* [Required action]: Express every line of text in the entries below as a JSON list of strings, one string per line, leaving out blank lines.

+===+

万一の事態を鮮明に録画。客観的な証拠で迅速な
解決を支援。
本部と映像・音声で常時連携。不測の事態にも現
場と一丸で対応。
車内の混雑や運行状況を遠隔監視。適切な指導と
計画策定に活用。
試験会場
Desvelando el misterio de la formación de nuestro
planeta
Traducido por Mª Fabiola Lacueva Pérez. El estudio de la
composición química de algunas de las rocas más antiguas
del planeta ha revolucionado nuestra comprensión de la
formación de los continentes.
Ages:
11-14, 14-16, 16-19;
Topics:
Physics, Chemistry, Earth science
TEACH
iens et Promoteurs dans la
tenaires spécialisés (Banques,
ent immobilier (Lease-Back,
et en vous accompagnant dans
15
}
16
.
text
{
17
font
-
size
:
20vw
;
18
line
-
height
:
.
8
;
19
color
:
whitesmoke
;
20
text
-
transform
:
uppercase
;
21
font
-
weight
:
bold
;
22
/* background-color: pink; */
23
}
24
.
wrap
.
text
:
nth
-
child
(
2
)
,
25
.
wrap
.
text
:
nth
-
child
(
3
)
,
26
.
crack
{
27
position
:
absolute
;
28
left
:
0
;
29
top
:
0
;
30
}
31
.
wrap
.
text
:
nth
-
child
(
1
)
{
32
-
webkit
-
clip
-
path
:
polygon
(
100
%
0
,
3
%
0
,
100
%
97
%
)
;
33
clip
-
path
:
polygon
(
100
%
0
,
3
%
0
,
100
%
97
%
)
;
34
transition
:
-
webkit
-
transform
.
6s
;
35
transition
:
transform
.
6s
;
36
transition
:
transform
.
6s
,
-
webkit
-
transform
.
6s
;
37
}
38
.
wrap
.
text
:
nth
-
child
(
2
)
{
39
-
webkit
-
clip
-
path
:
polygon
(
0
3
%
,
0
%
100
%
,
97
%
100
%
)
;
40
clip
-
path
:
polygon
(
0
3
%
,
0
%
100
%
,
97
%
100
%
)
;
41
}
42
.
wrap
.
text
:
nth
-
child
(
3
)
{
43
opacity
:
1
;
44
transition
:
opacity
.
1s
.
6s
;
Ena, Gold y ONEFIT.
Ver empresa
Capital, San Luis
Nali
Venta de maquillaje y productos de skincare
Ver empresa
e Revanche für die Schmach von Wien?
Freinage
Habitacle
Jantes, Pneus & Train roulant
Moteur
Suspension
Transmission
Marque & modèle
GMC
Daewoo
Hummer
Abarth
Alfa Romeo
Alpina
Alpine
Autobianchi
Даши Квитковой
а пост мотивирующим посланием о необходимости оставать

+===+

* [Written response]:
[
  "万一の事態を鮮明に録画。客観的な証拠で迅速な",
  "解決を支援。",
  "本部と映像・音声で常時連携。不測の事態にも現",
  "場と一丸で対応。",
  "車内の混雑や運行状況を遠隔監視。適切な指導と",
  "計画策定に活用。",
  "試験会場",
  "Desvelando el misterio de la formación de nuestro",
  "planeta",
  "Traducido por Mª Fabiola Lacueva Pérez. El estudio de la",
  "composición química de algunas de las rocas más antiguas",
  "del planeta ha revolucionado nuestra comprensión de la",
  "formación de los continentes.",
  "Ages:",
  "11-14, 14-16, 16-19;",
  "Topics:",
  "Physics, Chemistry, Earth science",
  "TEACH",
  "iens et Promoteurs dans la",
  "tenaires spécialisés (Banques,",
  "ent immobilier (Lease-Back,",
  "et en vous accompagnant dans",
  "15",
  "}",
  "16",
  ".",
  "text",
  "{",
  "17",
  "font",
  "-",
  "size",
  ":",
  "20vw",
  ";",
  "18",
  "line",
  "-",
  "height",
  ":",
  ".",
  "8",
  ";",
  "19",
  "color",
  ":",
  "whitesmoke",
  ";",
  "20",
  "text",
  "-",
  "transform",
  ":",
  "uppercase",
  ";",
  "21",
  "font",
  "-",
  "weight",
  ":",
  "bold",
  ";",
  "22",
  "/* background-color: pink; */",
  "23",
  "}",
  "24",
  ".",
  "wrap",
  ".",
  "text",
  ":",
  "nth",
  "-",
  "child",
  "(",
  "2",
  ")",
  ",",
  "25",
  ".",
  "wrap",
  ".",
  "text",
  ":",
  "nth",
  "-",
  "child",
  "(",
  "3",
  ")",
  ",",
  "26",
  ".",
  "crack",
  "{",
  "27",
  "position",
  ":",
  "absolute",
  ";",
  "28",
  "left",
  ":",
  "0",
  ";",
  "29",
  "top",
  ":",
  "0",
  ";",
  "30",
  "}",
  "31",
  ".",
  "wrap",
  ".",
  "text",
  ":",
  "nth",
  "-",
  "child",
  "(",
  "1",
  ")",
  "{",
  "32",
  "-",
  "webkit",
  "-",
  "clip",
  "-",
  "path",
  ":",
  "polygon",
  "(",
  "100",
  "%",
  "0",
  ",",
  "3",
  "%",
  "0",
  ",",
  "100",
  "%",
  "97",
  "%",
  ")",
  ";",
  "33",
  "clip",
  "-",
  "path",
  ":",
  "polygon",
  "(",
  "100",
  "%",
  "0",
  ",",
  "3",
  "%",
  "0",
  ",",
  "100",
  "%",
  "97",
  "%",
  ")",
  ";",
  "34",
  "transition",
  ":",
  "-",
  "webkit",
  "-",
  "transform",
  ".",
  "6s",
  ";",
  "35",
  "transition",
  ":",
  "transform",
  ".",
  "6s",
  ";",
  "36",
  "transition",
  ":",
  "transform",
  ".",
  "6s",
  ",",
  "-",
  "webkit",
  "-",
  "transform",
  ".",
  "6s",
  ";",
  "37",
  "}",
  "38",
  ".",
  "wrap",
  ".",
  "text",
  ":",
  "nth",
  "-",
  "child",
  "(",
  "2",
  ")",
  "{",
  "39",
  "-",
  "webkit",
  "-",
  "clip",
  "-",
  "path",
  ":",
  "polygon",
  "(",
  "0",
  "3",
  "%",
  ",",
  "0",
  "%",
  "100",
  "%",
  ",",
  "97",
  "%",
  "100",
  "%",
  ")",
  ";",
  "40",
  "clip",
  "-",
  "path",
  ":",
  "polygon",
  "(",
  "0",
  "3",
  "%",
  ",",
  "0",
  "%",
  "100",
  "%",
  ",",
  "97",
  "%",
  "100",
  "%",
  ")",
  ";",
  "41",
  "}",
  "42",
  ".",
  "wrap",
  ".",
  "text",
  ":",
  "nth",
  "-",
  "child",
  "(",
  "3",
  ")",
  "{",
  "43",
  "opacity",
  ":",
  "1",
  ";",
  "44",
  "transition",
  ":",
  "opacity",
  ".",
  "1s",
  ".",
  "6s",
  ";",
  "Ena, Gold y ONEFIT.",
  "Ver empresa",
  "Capital, San Luis",
  "Nali",
  "Venta de maquillaje y productos de skincare",
  "Ver empresa",
  "e Revanche für die Schmach von Wien?",
  "Freinage",
  "Habitacle",
  "Jantes, Pneus & Train roulant",
  "Moteur",
  "Suspension",
  "Transmission",
  "Marque & modèle",
  "GMC",
  "Daewoo",
  "Hummer",
  "Abarth",
  "Alfa Romeo",
  "Alpina",
  "Alpine",
  "Autobianchi",
  "Даши Квитковой",
  "а пост мотивирующим посланием о необходимости оставать"
]